The Government has introduced the Severe Weather Emergency Recovery Legislation Bill to further support the recovery and rebuild from the recent severe weather events in the North Island.
“We know from our experiences following the Canterbury and Kaikōura earthquakes that it will take some time before we completely understand the consequences of the damage caused and what communities need to support their recovery.
“This Bill provides the flexibility necessary to allow communities and local government, supported by the Government, to respond quickly to issues that occur during recovery efforts without needing to anticipate every power or statutory provision that may need to be amended.
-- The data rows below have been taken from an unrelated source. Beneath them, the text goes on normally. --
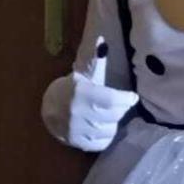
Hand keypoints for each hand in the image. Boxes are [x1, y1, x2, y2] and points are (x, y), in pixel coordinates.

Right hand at [41, 36, 139, 151]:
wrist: (50, 107)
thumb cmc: (76, 87)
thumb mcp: (86, 72)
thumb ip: (95, 58)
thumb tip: (101, 40)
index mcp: (81, 92)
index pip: (110, 99)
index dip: (126, 99)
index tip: (133, 97)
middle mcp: (77, 112)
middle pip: (113, 115)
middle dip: (121, 110)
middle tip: (121, 105)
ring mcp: (75, 129)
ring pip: (109, 130)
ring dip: (114, 122)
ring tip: (110, 115)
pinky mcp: (75, 142)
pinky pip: (101, 143)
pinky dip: (106, 136)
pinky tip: (104, 126)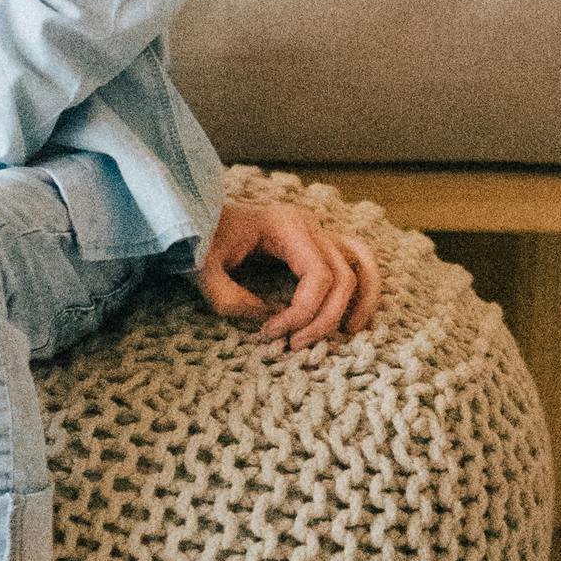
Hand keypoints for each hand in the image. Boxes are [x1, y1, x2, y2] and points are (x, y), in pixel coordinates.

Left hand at [196, 194, 381, 348]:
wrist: (197, 215)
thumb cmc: (201, 239)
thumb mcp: (204, 268)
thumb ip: (227, 297)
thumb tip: (266, 320)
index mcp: (285, 225)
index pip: (318, 276)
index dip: (303, 312)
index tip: (272, 333)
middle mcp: (309, 224)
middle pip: (343, 277)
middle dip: (324, 318)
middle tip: (295, 345)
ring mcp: (317, 231)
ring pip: (362, 263)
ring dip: (362, 301)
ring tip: (348, 333)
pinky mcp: (318, 242)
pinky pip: (356, 261)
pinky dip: (363, 288)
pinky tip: (353, 318)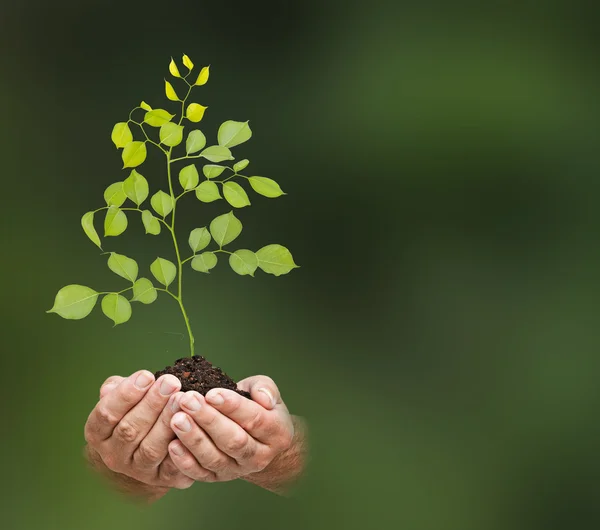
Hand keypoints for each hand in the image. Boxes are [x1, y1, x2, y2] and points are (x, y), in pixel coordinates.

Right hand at [84, 370, 193, 491]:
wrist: (154, 444)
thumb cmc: (137, 410)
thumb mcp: (123, 396)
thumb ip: (117, 388)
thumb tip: (116, 386)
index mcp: (98, 433)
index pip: (106, 414)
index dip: (126, 394)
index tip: (147, 375)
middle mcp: (113, 455)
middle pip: (130, 430)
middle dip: (152, 404)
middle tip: (171, 382)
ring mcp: (137, 470)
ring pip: (150, 449)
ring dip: (166, 422)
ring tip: (181, 399)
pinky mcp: (161, 479)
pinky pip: (172, 467)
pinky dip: (182, 448)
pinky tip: (192, 427)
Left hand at [167, 375, 294, 482]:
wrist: (256, 437)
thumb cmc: (257, 406)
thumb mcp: (265, 391)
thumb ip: (264, 388)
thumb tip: (263, 398)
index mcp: (276, 432)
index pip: (255, 420)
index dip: (233, 407)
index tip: (211, 393)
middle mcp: (259, 456)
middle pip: (233, 440)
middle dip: (208, 420)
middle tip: (188, 400)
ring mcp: (238, 470)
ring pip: (215, 458)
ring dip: (194, 439)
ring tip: (176, 419)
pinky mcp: (218, 477)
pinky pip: (200, 473)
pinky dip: (185, 462)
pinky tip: (172, 444)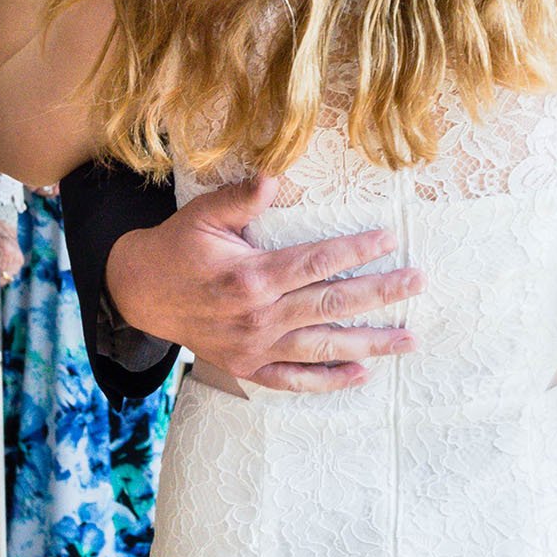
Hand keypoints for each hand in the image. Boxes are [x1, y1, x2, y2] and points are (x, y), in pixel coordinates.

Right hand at [106, 175, 423, 391]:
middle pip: (332, 303)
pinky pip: (294, 380)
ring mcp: (254, 347)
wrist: (138, 293)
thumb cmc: (177, 247)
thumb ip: (240, 197)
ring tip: (408, 339)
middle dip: (380, 293)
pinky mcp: (247, 368)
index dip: (357, 250)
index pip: (318, 261)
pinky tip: (361, 374)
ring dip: (370, 344)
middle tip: (418, 283)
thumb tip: (274, 176)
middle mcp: (258, 316)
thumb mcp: (203, 215)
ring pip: (323, 347)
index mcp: (252, 276)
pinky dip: (328, 381)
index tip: (391, 240)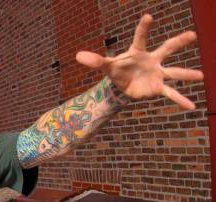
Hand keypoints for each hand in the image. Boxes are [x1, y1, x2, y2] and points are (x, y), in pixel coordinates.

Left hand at [76, 14, 203, 109]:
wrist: (123, 86)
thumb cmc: (117, 71)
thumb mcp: (106, 66)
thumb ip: (95, 61)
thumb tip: (77, 56)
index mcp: (138, 52)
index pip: (140, 38)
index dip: (143, 28)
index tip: (147, 16)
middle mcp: (152, 60)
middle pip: (166, 49)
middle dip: (179, 42)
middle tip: (192, 34)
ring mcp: (157, 74)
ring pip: (174, 72)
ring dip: (187, 74)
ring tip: (201, 76)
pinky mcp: (157, 88)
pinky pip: (171, 93)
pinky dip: (181, 100)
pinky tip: (191, 107)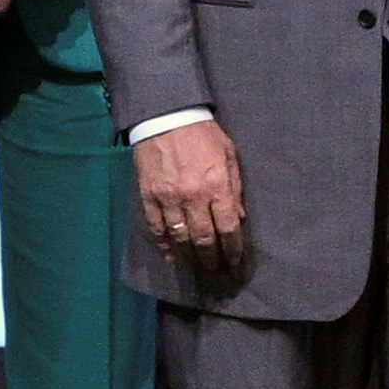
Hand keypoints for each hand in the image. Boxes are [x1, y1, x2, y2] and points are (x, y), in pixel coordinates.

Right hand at [135, 118, 247, 277]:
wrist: (166, 116)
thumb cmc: (203, 134)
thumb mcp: (229, 155)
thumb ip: (235, 187)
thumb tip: (239, 218)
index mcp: (217, 185)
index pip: (228, 228)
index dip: (232, 249)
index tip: (234, 262)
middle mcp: (193, 197)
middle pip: (204, 239)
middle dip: (212, 259)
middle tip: (216, 272)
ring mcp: (168, 199)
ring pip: (180, 238)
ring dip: (189, 257)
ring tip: (197, 268)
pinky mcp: (149, 197)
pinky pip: (156, 229)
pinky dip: (164, 246)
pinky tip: (171, 256)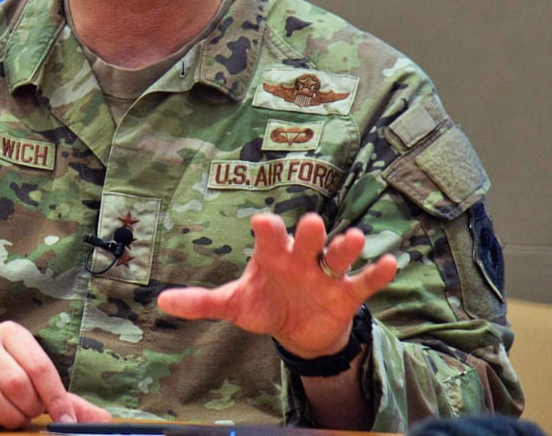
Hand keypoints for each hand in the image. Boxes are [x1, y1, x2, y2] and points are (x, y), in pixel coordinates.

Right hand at [0, 322, 111, 430]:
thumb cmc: (3, 372)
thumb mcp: (32, 375)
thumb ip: (66, 398)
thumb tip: (104, 421)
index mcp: (11, 333)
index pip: (39, 366)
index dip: (56, 398)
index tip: (65, 421)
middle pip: (16, 382)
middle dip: (29, 408)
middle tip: (29, 414)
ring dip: (6, 417)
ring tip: (11, 418)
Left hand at [157, 212, 397, 357]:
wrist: (299, 329)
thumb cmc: (265, 304)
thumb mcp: (234, 304)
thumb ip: (201, 302)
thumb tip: (161, 302)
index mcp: (271, 255)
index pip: (268, 236)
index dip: (266, 229)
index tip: (261, 222)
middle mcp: (300, 258)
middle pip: (307, 239)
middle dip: (308, 233)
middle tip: (309, 225)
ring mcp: (326, 274)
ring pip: (338, 255)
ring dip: (346, 247)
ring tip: (353, 239)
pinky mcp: (347, 294)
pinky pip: (364, 282)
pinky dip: (377, 273)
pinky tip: (390, 263)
“This flexibility was an important component of the response to and recovery from the Kaikōura earthquake, and we want to provide the same flexibility to all areas affected by the recent weather events,” Kieran McAnulty said.
The Bill also contains safeguards to ensure any amendments to legislation through Orders in Council are made appropriately. The safeguards build on those put in place when Orders in Council were used to amend legislation following the Kaikōura earthquake.
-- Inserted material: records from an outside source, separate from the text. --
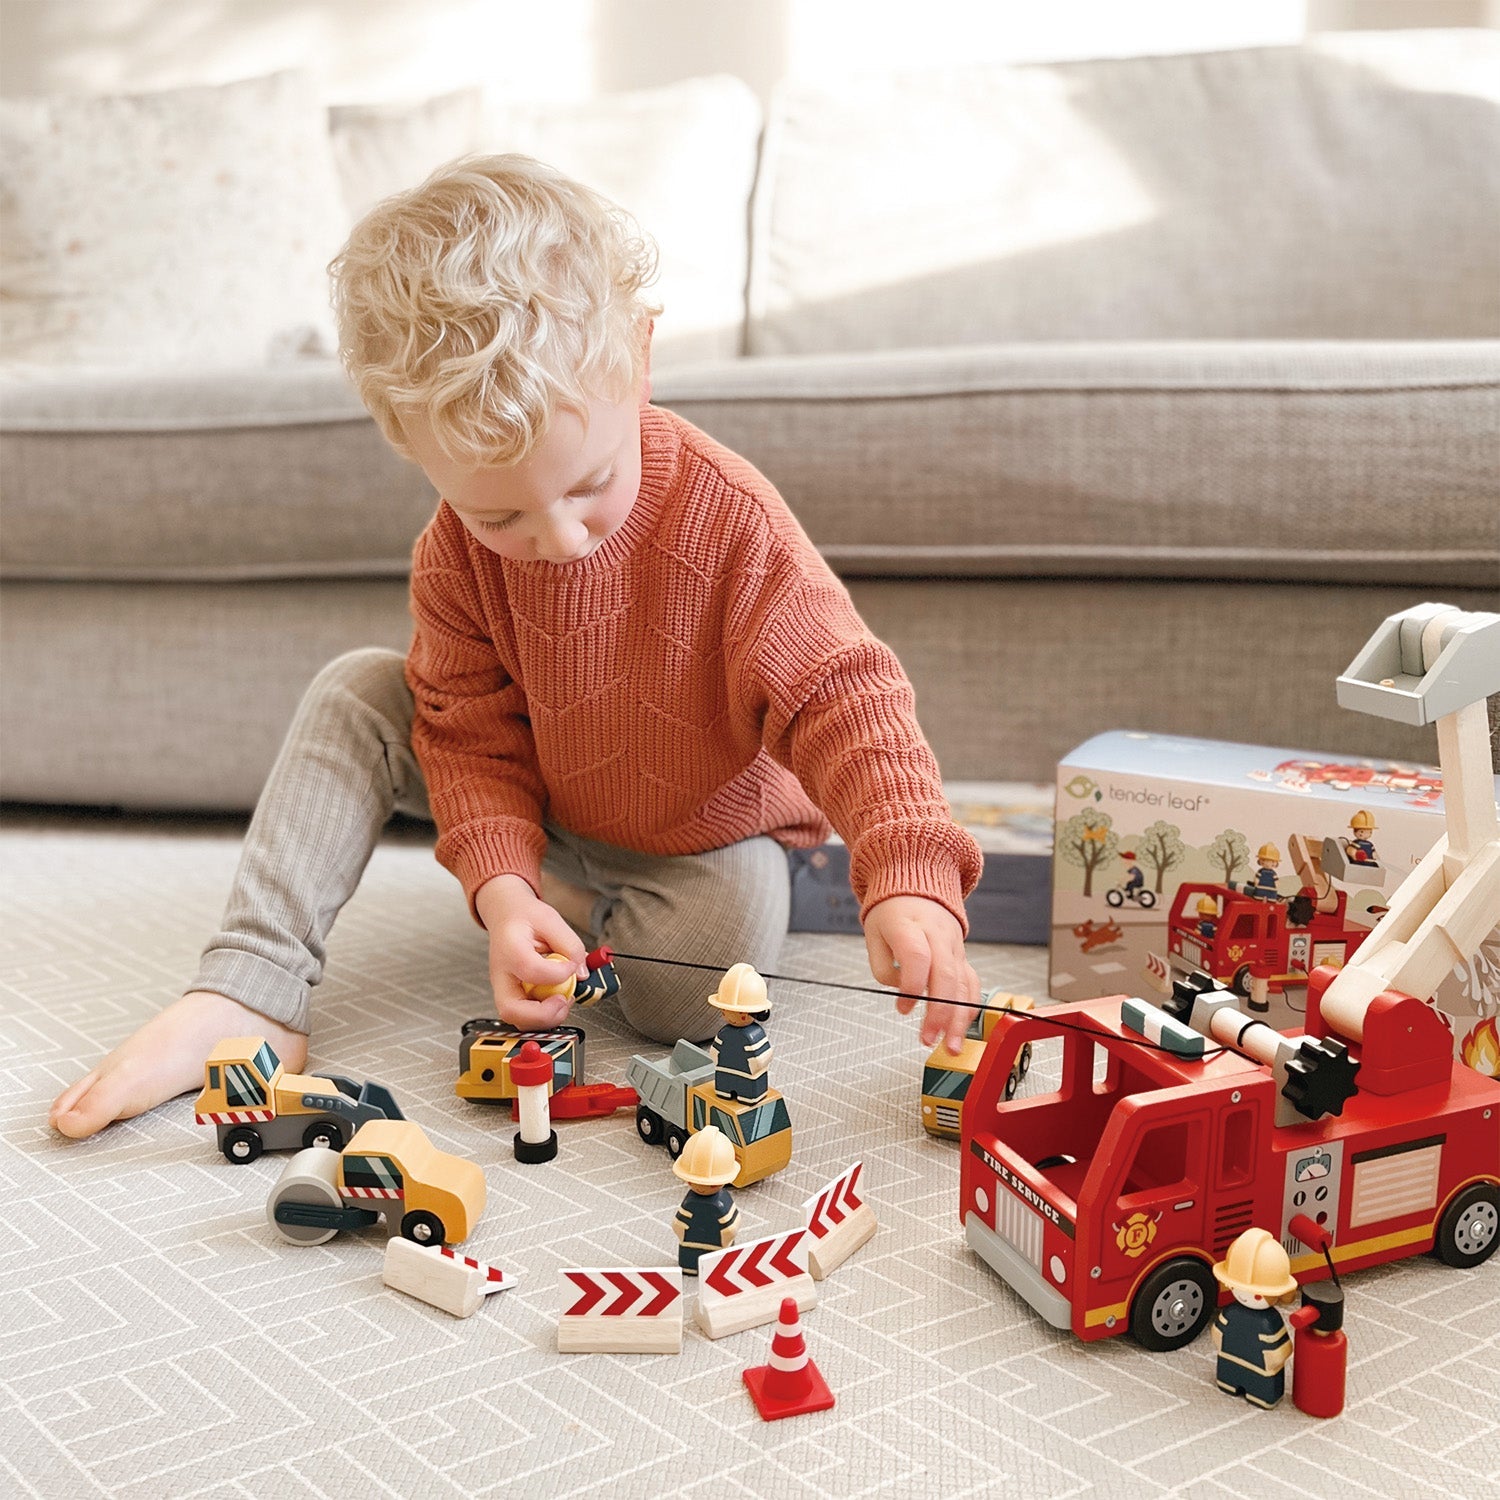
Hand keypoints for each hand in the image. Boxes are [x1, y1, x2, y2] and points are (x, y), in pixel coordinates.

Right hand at [474, 873, 588, 1028]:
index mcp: (510, 948)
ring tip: (564, 998)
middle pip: (512, 1009)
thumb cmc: (525, 918)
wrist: (506, 917)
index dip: (558, 973)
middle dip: (544, 1014)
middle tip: (565, 1000)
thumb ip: (570, 946)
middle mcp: (501, 974)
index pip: (531, 969)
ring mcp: (505, 989)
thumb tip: (582, 974)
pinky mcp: (513, 997)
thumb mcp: (552, 920)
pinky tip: (557, 998)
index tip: (572, 966)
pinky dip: (545, 1015)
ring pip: (519, 1019)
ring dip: (546, 1017)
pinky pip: (527, 1016)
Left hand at [863, 895, 980, 1053]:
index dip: (911, 985)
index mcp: (909, 925)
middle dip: (939, 1013)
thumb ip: (883, 968)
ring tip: (951, 1046)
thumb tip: (903, 993)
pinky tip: (963, 1027)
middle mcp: (937, 935)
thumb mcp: (874, 935)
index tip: (902, 1008)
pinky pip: (972, 982)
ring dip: (959, 1018)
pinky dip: (970, 1006)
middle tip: (928, 1039)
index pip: (917, 956)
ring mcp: (954, 946)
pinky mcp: (962, 956)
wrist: (917, 889)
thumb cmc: (891, 914)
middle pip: (945, 975)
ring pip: (963, 983)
“The Bill provides the Government with significant powers to amend legislation that are ordinarily reserved for Parliament, so it is appropriate that there are safeguards in place around how those powers are exercised,” Kieran McAnulty said.
“This is why the Bill requires any proposed Orders to be reviewed by an independent panel with members who have experience and knowledge of local Māori communities as well as legal, local government, and other necessary expertise.
“Orders are generally subject to engagement processes with affected local communities, including local Māori communities, so that any response best meets the needs of those communities.
“The Government is committed to facilitating the recovery of those affected by the recent severe weather events. This bill will provide real assistance to anyone who has suffered as a result of recent events,” Kieran McAnulty said.